Activity: A copy is needed of each line in the records that has the word "Metres".

Information shown:
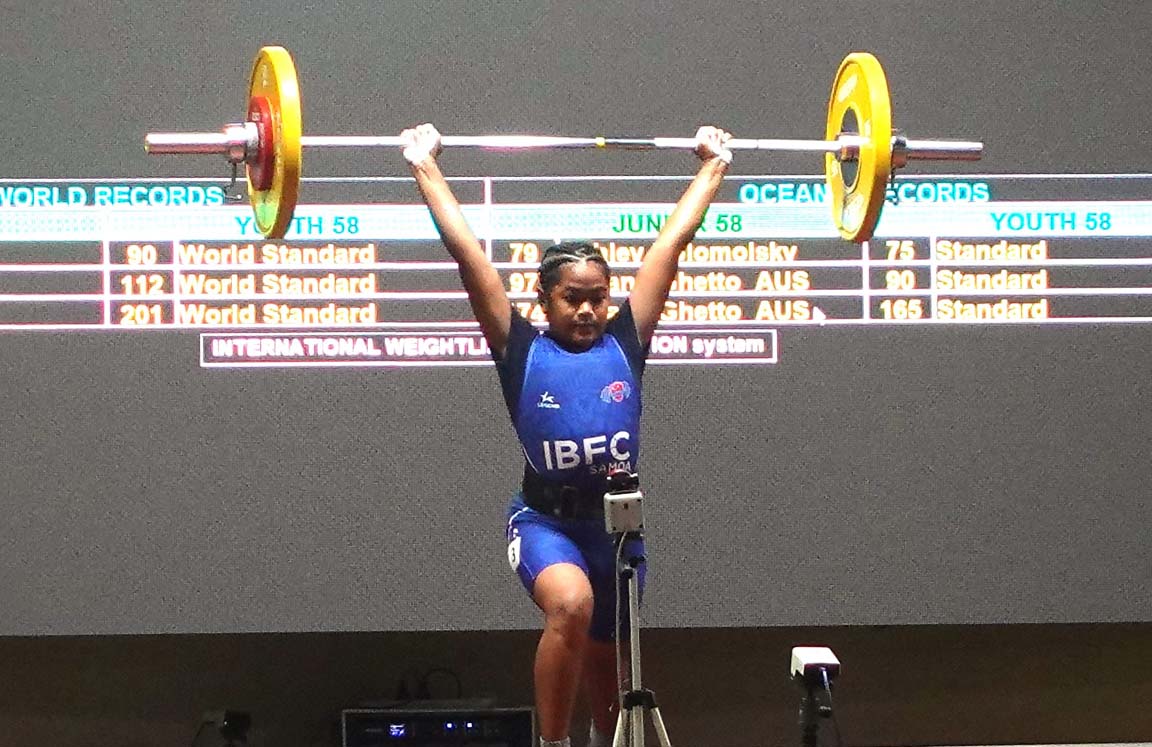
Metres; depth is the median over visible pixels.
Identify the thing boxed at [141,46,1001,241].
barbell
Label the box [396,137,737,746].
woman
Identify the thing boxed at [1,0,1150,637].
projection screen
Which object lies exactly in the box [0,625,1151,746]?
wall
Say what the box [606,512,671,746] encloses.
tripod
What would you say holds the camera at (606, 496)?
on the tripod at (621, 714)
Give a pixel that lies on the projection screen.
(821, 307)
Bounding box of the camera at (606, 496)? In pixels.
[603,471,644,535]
--
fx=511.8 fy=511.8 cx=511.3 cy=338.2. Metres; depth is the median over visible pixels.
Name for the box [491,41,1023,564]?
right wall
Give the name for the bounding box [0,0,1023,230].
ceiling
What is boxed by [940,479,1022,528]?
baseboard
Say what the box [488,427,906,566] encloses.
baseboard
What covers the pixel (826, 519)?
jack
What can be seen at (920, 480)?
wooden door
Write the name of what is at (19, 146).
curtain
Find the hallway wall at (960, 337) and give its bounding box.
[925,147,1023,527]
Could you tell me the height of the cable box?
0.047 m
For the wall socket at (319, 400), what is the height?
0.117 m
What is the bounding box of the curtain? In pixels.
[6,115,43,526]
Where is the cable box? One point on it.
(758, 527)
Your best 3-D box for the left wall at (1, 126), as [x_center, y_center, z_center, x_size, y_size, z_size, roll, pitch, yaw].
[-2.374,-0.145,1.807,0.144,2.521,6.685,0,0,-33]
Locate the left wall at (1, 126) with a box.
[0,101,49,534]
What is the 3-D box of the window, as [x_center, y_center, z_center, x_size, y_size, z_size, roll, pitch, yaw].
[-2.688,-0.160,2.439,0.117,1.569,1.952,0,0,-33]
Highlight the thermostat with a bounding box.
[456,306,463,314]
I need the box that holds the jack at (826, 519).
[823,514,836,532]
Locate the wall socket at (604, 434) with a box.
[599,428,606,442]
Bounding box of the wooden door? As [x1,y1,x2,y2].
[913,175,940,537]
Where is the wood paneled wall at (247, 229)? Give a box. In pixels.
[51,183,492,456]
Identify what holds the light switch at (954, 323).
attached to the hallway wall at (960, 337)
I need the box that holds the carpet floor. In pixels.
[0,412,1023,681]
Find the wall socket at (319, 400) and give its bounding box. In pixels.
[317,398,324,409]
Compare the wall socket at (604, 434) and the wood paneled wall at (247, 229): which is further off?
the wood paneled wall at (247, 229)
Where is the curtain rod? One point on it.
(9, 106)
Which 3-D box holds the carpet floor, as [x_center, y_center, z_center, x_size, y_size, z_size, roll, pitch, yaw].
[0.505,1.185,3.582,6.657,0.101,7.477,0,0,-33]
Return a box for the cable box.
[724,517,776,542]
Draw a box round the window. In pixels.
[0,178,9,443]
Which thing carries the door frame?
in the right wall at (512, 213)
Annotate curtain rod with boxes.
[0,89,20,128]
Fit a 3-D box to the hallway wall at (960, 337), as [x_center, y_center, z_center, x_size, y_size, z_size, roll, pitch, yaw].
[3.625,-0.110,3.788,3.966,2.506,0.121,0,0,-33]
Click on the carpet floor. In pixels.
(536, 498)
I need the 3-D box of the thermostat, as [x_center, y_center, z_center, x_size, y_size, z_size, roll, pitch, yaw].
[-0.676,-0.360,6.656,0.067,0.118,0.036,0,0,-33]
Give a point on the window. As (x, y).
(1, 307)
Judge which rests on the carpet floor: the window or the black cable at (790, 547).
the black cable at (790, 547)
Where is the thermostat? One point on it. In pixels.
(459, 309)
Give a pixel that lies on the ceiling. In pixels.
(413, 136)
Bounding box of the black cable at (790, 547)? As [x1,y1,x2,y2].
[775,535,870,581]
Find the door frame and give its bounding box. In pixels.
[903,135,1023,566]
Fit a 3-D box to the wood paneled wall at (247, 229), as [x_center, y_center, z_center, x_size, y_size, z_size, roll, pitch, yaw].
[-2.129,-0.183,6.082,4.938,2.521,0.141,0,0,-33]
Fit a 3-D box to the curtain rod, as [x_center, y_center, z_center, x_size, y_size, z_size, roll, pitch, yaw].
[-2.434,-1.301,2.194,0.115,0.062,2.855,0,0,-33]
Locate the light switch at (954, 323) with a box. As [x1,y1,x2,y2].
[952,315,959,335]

Exercise output:
Metres; depth is the median over visible pixels.
fx=511.8 fy=511.8 cx=511.3 cy=338.2. Metres; depth is the median over visible pixels.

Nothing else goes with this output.